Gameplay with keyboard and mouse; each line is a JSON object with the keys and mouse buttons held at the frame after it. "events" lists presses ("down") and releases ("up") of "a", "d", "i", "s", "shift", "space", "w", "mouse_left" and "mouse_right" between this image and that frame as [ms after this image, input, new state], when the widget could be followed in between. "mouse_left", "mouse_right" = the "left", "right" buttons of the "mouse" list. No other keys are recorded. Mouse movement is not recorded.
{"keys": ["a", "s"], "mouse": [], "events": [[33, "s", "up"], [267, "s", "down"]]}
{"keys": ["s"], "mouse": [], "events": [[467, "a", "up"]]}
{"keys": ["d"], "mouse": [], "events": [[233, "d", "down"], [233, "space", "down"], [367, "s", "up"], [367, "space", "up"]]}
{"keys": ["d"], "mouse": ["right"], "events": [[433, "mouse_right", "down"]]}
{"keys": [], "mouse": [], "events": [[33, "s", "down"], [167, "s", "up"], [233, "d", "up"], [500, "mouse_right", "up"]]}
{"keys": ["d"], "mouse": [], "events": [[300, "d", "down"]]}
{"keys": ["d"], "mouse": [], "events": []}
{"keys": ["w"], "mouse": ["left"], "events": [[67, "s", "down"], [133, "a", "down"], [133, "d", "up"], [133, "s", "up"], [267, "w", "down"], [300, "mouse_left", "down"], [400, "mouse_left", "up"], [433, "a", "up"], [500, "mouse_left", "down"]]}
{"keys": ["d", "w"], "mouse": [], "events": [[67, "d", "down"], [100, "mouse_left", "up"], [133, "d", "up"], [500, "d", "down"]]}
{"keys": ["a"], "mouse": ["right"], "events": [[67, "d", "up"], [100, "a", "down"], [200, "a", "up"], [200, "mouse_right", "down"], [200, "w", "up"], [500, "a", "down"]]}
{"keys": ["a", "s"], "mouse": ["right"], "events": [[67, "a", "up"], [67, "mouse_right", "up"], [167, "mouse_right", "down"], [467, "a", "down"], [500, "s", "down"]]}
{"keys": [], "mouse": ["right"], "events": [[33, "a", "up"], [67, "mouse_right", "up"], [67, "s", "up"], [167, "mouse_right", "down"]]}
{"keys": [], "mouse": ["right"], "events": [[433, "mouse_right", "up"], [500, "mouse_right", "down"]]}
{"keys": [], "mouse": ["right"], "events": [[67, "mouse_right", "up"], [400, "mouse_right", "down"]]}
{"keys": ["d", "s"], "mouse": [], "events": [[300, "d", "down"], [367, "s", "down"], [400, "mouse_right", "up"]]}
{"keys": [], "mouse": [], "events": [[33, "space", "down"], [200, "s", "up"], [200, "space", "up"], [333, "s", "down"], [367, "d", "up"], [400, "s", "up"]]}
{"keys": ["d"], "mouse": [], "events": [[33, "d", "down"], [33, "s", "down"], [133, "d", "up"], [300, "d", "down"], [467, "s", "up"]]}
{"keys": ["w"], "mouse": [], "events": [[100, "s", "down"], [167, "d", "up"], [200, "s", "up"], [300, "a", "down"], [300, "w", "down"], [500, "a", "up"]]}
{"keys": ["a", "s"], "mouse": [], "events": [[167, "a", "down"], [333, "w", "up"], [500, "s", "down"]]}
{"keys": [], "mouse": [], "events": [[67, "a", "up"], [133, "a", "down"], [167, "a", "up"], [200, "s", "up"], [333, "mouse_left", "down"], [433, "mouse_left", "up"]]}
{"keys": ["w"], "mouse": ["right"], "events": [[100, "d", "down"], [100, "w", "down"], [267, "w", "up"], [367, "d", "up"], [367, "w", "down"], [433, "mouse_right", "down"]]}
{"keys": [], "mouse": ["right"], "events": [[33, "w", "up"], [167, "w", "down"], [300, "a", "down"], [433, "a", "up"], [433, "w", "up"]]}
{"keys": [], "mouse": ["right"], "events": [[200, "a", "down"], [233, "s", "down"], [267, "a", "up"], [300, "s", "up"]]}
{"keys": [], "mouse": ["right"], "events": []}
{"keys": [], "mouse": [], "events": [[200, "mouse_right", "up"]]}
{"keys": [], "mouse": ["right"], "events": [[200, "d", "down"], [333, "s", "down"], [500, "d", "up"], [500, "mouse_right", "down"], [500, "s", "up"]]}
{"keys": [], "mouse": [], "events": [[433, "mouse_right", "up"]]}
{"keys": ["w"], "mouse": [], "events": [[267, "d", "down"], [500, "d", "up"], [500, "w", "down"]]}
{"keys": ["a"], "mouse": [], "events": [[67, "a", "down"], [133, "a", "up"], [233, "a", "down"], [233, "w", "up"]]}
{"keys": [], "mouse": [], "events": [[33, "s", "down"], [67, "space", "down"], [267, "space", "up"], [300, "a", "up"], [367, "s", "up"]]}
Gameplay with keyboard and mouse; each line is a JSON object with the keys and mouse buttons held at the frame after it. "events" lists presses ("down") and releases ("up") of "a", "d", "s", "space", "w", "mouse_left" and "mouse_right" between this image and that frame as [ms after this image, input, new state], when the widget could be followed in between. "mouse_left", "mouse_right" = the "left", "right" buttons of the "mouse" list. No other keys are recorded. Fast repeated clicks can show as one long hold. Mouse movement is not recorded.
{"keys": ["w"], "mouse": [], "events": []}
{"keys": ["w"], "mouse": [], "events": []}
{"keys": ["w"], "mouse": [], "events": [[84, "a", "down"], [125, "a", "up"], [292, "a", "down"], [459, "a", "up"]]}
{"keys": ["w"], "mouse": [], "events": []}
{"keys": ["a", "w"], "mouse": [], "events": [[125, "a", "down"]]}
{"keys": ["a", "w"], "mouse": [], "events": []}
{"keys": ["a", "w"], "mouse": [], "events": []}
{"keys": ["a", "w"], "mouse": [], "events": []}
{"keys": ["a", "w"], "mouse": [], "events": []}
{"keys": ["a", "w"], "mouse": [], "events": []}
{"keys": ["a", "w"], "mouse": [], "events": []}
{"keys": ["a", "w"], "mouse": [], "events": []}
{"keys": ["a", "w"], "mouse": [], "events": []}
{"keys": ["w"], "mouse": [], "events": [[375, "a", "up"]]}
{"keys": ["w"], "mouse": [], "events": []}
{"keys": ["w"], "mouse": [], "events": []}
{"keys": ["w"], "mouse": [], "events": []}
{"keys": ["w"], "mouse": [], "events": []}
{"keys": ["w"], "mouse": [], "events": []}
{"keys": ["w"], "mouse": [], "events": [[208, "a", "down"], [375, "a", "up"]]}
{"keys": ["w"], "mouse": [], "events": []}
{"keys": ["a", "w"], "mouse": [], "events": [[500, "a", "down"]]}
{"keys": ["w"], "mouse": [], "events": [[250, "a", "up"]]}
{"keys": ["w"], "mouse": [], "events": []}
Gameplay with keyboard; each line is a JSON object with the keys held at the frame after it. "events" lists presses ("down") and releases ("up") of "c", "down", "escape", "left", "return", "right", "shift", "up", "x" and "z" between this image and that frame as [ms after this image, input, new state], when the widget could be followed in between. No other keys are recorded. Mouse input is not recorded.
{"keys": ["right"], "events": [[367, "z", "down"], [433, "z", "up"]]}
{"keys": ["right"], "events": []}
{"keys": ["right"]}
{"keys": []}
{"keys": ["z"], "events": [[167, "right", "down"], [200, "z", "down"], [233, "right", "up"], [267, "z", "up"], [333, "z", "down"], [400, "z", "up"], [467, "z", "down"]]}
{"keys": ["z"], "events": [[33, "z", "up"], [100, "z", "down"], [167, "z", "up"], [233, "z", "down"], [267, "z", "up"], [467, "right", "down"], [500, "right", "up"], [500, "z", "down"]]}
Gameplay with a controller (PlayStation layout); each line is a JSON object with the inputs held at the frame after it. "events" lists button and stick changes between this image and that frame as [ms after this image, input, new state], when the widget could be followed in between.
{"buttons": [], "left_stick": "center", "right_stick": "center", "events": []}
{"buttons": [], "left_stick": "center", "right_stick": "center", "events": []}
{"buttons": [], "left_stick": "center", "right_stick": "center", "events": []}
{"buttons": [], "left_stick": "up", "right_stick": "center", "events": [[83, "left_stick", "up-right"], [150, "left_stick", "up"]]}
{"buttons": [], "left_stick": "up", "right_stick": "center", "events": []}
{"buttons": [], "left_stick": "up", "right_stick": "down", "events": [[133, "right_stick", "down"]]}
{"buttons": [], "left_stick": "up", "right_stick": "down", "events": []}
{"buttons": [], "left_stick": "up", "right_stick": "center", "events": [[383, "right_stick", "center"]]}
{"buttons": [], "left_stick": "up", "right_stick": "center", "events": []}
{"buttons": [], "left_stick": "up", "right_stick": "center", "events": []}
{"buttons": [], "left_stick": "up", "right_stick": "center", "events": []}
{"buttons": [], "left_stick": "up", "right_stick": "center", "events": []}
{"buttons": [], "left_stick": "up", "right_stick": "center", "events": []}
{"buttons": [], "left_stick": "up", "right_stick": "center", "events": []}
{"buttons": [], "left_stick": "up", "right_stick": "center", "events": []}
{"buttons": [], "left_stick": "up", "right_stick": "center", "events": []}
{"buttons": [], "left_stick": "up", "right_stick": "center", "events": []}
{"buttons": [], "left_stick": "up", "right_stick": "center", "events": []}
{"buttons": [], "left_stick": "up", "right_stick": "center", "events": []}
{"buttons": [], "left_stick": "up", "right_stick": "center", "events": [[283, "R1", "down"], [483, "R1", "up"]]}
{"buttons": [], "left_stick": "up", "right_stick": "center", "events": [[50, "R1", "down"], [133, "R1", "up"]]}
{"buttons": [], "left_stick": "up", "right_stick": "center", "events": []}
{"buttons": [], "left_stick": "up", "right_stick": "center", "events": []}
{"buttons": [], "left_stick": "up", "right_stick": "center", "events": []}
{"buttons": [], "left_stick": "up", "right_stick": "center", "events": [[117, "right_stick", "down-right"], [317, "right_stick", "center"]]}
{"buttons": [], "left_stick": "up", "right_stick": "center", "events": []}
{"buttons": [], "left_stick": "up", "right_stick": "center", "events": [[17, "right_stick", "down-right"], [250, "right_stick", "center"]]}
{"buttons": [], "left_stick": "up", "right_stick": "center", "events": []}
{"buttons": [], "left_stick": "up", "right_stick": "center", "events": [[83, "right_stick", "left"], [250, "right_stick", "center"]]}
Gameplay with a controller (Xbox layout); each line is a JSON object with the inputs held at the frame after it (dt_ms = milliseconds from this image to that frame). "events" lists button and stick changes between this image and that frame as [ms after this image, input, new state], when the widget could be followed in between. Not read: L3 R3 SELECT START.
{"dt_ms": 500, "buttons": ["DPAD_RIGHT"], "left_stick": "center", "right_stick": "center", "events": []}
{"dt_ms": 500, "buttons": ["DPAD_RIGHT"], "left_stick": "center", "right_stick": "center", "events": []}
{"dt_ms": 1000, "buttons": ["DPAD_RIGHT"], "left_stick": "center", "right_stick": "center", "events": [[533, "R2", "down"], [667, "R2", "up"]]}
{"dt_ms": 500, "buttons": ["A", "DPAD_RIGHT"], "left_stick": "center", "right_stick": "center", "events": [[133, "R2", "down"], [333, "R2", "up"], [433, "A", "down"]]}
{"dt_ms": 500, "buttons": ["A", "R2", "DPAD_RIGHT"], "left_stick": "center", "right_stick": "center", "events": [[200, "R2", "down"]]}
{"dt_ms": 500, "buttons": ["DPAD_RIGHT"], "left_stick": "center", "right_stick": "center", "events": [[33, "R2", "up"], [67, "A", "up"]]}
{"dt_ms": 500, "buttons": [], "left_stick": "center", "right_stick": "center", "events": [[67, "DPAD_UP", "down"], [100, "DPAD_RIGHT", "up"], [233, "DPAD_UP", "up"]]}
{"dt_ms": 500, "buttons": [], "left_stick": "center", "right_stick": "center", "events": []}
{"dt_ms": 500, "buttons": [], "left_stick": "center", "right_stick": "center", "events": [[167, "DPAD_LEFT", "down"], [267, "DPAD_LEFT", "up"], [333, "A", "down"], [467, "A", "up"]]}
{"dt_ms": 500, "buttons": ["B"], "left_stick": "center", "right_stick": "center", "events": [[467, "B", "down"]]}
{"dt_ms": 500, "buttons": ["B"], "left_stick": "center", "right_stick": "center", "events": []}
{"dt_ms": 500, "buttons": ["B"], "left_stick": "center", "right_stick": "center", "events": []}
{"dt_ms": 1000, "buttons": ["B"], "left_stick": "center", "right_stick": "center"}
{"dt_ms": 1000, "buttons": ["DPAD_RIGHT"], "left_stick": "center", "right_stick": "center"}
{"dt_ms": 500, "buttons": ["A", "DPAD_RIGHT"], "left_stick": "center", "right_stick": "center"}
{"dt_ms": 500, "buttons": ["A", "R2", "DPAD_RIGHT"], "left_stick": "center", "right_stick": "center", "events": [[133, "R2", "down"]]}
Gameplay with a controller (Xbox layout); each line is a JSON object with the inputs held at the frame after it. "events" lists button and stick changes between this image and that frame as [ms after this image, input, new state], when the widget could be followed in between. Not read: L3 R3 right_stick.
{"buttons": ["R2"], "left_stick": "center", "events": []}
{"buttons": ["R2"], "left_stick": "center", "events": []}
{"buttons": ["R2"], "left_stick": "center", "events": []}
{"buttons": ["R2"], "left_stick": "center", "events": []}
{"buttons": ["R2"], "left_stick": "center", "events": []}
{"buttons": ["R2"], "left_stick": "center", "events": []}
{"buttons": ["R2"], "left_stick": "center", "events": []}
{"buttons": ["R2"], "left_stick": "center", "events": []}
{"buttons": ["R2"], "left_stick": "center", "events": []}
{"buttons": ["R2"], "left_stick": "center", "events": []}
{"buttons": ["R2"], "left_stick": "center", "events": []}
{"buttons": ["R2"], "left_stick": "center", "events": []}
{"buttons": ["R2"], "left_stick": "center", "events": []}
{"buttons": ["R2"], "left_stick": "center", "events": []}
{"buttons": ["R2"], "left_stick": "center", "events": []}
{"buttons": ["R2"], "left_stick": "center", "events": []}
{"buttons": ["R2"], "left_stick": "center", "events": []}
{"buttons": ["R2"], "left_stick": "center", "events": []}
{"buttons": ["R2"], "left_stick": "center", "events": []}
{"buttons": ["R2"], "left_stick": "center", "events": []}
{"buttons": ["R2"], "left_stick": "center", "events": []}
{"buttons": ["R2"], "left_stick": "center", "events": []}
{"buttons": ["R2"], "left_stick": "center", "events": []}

________________________

> [WHAT IS REQUIRED] Find every line in the records above that holds the word "shift", and copy each one.

> [WRITTEN REPLY]
Gameplay with keyboard and mouse; each line is a JSON object with the keys and mouse buttons held at the frame after it. "events" lists presses ("down") and releases ("up") of "a", "d", "i", "s", "shift", "space", "w", "mouse_left" and "mouse_right" between this image and that frame as [ms after this image, input, new state], when the widget could be followed in between. "mouse_left", "mouse_right" = the "left", "right" buttons of the "mouse" list. No other keys are recorded. Mouse movement is not recorded.
Gameplay with keyboard; each line is a JSON object with the keys held at the frame after it. "events" lists presses ("down") and releases ("up") of "c", "down", "escape", "left", "return", "right", "shift", "up", "x" and "z" between this image and that frame as [ms after this image, input, new state], when the widget could be followed in between. No other keys are recorded. Mouse input is not recorded.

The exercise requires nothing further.